**抜粋本文:**
##############################

色彩設計おぼえがき[辻田邦夫]

第117回 もう3月なのに……新春番外編『STRONG WORLD ONE PIECE FILM』おぼえがき(後編その3)「SW」本編全シーン色彩設計おぼえがき! その2

昨日、フリーランスになってちょうど1年経ちました。いやあ、早いです(笑)。それでも結構ドキドキの1年でありました。それまでもいろんな作品をこっそり(!)やってきた身ではありますが、やっぱりその辺は大きく違いましたね。
1年前のこの日は、フリーなったと同時に僕のもうひとつのナイショの名前「國音邦生」に別れを告げた日でもあったりします。僕にとってこの名前はひとつのブランドであり、気持ちのよりどころでもあったのです。その名前に別れを告げた、そんな覚悟の日でもありました。
なんだかんだ言って、結構気持ちの張った1年であったのです。
それでもこうして途切れることなくお仕事をいただいてこられてるのは、ホントにありがたいことだと、ひたすら感謝であります。

さてさて。
そんなフリーになった最初の大きな劇場作品のお仕事であった『STRONG WORLD』、本編全シーン色彩設計おぼえがき!」の続きです。

■シーン34 補足です

「特殊効果」という仕事がありまして、主にキャラクターやプロップなどにブラシ効果で質感を加えたり、風や煙などや背景とセル描き部分との馴染ませとか、まあ、いろんなことをやってくれる魔法使いみたいな職種なんですが、この作品も太田直君にお願いしました。彼とは『映画 も〜っと! おジャ魔女どれみ カエル石のヒミツ』以来、ずっと一緒にやってもらってます。
従来の東映作品のスタイルでは、煙などのブラシ作業も特殊効果班が「エイヤッ!」とやってたんですが、今回は撮影さんでお願いできる作業はすべて撮影さんにお願いしまして、手作業でその威力が発揮できるようなところを突っ込んで作り込んでいただきました。
とりわけこのシーン34では、トーンダイヤルに質感処理をお願いしてます。「ナミがメッセージを吹き込み終わって地面においた時、そこに感情があるような映え方を」と僕からお願いしたところ、大事な命がそこに宿ってるようなフンイキに作り込んでくれました。感謝感謝です!

■シーン35 王宮司令室

ここも前半同様、薄暗さに合わせて多少キャラの明るさを抑えています。

■シーン36〜38 王宮外 いろいろ

このあたりから時間は夜に。以降、闘いが終わるまで延々夜のシーンになります。

##############################

**抽出データ:**
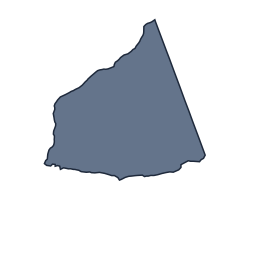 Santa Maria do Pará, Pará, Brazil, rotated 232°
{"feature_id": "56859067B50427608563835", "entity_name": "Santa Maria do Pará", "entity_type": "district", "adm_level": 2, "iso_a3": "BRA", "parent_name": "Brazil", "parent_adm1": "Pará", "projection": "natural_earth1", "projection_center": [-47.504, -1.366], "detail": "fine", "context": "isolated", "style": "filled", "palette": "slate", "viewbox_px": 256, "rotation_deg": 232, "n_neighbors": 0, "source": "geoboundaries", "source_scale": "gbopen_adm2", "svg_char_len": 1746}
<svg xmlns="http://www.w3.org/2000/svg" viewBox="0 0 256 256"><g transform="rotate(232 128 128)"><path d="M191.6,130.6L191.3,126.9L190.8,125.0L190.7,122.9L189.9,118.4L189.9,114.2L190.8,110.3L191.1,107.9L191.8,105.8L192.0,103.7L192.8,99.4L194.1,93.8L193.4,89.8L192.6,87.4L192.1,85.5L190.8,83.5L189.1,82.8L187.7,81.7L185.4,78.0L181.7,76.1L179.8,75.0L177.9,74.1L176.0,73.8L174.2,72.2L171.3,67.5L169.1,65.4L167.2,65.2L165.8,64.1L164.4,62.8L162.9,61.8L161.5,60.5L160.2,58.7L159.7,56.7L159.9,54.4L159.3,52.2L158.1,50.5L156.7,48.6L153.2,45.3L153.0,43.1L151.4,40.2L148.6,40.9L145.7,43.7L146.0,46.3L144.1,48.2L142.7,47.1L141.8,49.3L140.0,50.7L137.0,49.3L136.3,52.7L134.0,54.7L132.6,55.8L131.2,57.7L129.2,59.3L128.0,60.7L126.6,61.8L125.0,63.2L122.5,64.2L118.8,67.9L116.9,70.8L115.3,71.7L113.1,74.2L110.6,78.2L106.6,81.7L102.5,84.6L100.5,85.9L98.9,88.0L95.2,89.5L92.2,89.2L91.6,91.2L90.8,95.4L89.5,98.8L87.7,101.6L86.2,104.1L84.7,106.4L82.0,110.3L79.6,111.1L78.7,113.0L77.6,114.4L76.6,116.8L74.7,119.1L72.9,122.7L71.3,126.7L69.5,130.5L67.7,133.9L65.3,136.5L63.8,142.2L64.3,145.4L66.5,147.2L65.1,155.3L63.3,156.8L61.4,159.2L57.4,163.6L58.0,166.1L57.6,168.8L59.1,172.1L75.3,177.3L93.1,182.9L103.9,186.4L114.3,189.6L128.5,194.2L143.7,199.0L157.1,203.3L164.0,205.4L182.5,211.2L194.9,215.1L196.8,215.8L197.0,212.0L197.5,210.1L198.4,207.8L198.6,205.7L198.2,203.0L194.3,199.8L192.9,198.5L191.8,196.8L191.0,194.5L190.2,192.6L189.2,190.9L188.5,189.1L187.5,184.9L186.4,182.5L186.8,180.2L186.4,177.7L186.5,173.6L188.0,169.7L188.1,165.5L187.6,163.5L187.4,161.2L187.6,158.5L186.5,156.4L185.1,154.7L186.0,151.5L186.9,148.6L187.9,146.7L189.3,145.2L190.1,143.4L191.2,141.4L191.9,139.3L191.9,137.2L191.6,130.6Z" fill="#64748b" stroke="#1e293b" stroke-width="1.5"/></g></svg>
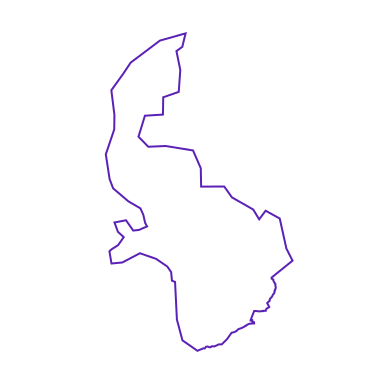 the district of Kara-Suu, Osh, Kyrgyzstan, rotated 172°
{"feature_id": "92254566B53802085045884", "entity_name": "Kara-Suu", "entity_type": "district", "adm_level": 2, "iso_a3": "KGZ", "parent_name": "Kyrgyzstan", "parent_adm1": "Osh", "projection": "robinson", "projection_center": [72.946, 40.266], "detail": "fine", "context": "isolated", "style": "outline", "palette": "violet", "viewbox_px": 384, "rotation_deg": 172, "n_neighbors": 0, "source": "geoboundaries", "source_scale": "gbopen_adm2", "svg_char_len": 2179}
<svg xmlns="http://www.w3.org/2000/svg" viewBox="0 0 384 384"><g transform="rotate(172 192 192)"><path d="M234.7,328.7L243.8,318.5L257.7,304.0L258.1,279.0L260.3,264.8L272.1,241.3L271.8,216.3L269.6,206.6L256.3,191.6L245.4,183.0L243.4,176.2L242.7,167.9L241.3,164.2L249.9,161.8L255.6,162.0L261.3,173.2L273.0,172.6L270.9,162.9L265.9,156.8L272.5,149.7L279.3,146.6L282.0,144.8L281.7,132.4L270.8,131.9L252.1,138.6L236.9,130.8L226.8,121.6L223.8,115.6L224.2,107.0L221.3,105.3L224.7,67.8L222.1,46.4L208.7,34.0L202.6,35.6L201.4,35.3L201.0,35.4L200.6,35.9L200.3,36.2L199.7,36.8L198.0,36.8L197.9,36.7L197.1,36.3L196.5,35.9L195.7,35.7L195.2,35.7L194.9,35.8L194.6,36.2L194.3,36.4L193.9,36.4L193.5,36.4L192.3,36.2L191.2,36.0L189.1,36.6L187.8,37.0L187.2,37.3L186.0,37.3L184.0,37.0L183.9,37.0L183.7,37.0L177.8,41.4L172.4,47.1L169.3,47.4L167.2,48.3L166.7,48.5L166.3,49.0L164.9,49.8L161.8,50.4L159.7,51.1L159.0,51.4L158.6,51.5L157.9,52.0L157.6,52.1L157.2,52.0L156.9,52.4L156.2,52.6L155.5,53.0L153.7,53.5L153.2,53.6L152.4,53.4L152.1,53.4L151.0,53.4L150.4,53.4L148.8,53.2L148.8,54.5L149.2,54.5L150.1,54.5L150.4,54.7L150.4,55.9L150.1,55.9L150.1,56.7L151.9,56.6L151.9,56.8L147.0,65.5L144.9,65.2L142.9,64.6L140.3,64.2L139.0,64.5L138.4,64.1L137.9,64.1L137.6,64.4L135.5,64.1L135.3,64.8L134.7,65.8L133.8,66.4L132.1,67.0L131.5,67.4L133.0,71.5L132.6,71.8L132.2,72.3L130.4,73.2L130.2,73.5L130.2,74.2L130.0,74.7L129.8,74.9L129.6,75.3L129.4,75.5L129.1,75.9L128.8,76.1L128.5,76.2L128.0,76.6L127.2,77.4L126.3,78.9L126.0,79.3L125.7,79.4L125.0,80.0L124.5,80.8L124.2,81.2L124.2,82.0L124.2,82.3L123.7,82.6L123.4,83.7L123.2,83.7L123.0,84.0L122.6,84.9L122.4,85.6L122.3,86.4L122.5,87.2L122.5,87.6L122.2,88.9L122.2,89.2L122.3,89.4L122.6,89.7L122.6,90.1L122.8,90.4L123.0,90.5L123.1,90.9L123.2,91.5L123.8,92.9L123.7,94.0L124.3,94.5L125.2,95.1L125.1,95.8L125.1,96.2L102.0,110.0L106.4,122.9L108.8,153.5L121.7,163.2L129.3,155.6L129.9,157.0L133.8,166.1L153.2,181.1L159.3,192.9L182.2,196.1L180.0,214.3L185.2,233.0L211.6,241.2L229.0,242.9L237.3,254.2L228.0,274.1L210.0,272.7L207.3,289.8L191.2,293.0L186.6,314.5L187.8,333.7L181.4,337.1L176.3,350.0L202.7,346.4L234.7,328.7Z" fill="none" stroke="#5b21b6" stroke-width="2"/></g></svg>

##############################

**課題一覧:**
A – 抜粋本文の「昨日、フリーランスになってち」から「も〜っと! おジャ魔女どれみ カエル石のヒミツ』以来、ずっと一緒にやってもらってます。」まで(両端を含む)を、「魔法使い」を「職人」に置き換えて更新した形で示してください。
B – 抜粋本文をもとに、次の各問に答えてください。
(i) 筆者がフリーランスになってから、「昨日」の時点でどれだけの期間が経ちましたか。
(ii) 本作の特殊効果は誰に依頼されましたか。
(iii) シーン36〜38のあたりから、闘いが終わるまでどの時間帯のシーンが続きますか。

**各課題の解答:**
A –
昨日、フリーランスになってちょうど1年経ちました。いやあ、早いです(笑)。それでも結構ドキドキの1年でありました。それまでもいろんな作品をこっそり(!)やってきた身ではありますが、やっぱりその辺は大きく違いましたね。
1年前のこの日は、フリーなったと同時に僕のもうひとつのナイショの名前「國音邦生」に別れを告げた日でもあったりします。僕にとってこの名前はひとつのブランドであり、気持ちのよりどころでもあったのです。その名前に別れを告げた、そんな覚悟の日でもありました。
なんだかんだ言って、結構気持ちの張った1年であったのです。
それでもこうして途切れることなくお仕事をいただいてこられてるのは、ホントにありがたいことだと、ひたすら感謝であります。

さてさて。
そんなフリーになった最初の大きな劇場作品のお仕事であった『STRONG WORLD』、本編全シーン色彩設計おぼえがき!」の続きです。

■シーン34 補足です

「特殊効果」という仕事がありまして、主にキャラクターやプロップなどにブラシ効果で質感を加えたり、風や煙などや背景とセル描き部分との馴染ませとか、まあ、いろんなことをやってくれる職人みたいな職種なんですが、この作品も太田直君にお願いしました。彼とは『映画 も〜っと! おジャ魔女どれみ カエル石のヒミツ』以来、ずっと一緒にやってもらってます。

B –
(i) ちょうど1年です。
(ii) 太田直君です。
(iii) 夜のシーンが続きます。